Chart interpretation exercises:
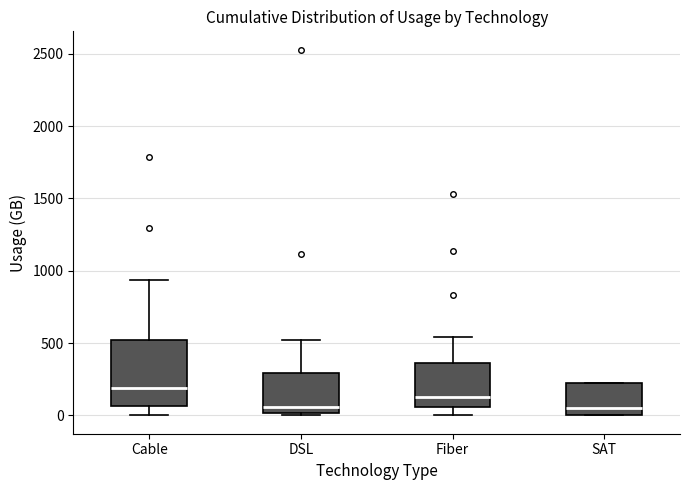

Reading left to right, read every box against the y-axis: the position of its median line, the range the box covers, and the ends of its whiskers. The values are not printed on the chart, so give them approximately, as read against the axis.

Cable: median 200, box 50 to 500, whiskers 0 to 950
DSL: median 50, box 0 to 300, whiskers 0 (just below the box's lower edge) to 500
Fiber: median 150, box 50 to 350, whiskers 0 to 550
SAT: median 50, box 0 to 250, whiskers 0 to 250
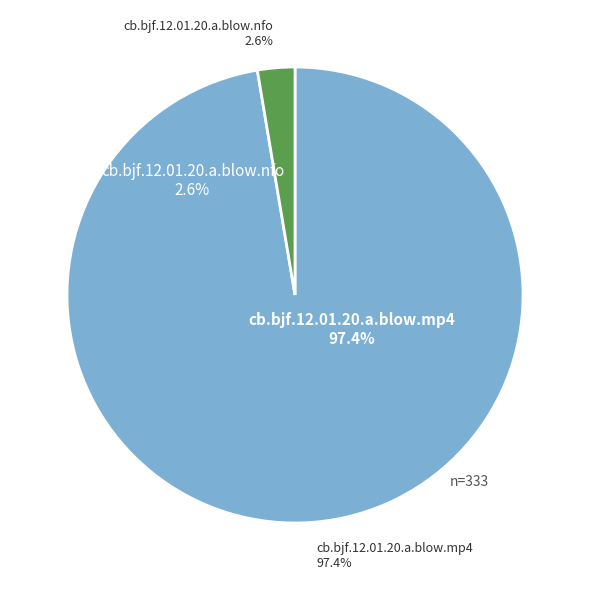

Which category has the biggest portion of the pie?

cb.bjf.12.01.20.a.blow.mp4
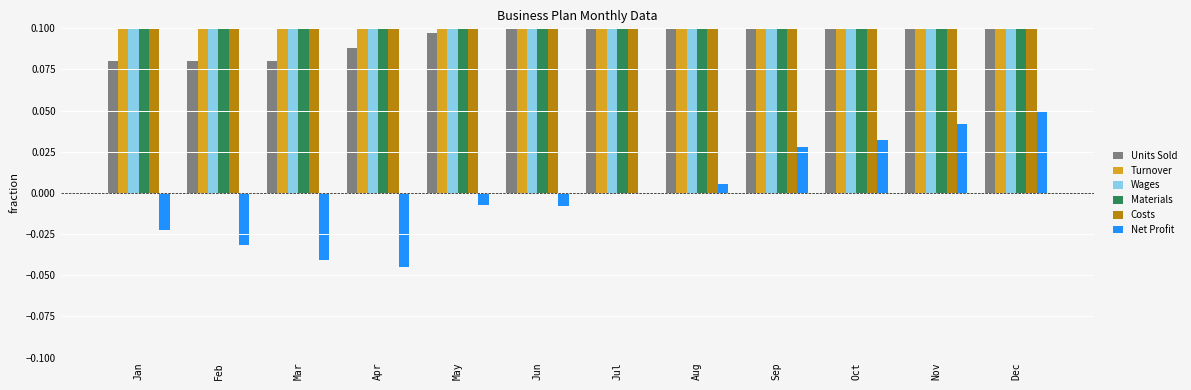

What is the maximum value shown in the chart?

1.0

* **Directive**
Copy every item above word for word, but leave out the pictures.

* **Answer**
Reading left to right, read every box against the y-axis: the position of its median line, the range the box covers, and the ends of its whiskers. The values are not printed on the chart, so give them approximately, as read against the axis.

Cable: median 200, box 50 to 500, whiskers 0 to 950
DSL: median 50, box 0 to 300, whiskers 0 (just below the box's lower edge) to 500
Fiber: median 150, box 50 to 350, whiskers 0 to 550
SAT: median 50, box 0 to 250, whiskers 0 to 250

Which category has the biggest portion of the pie?

cb.bjf.12.01.20.a.blow.mp4

What is the maximum value shown in the chart?

1.0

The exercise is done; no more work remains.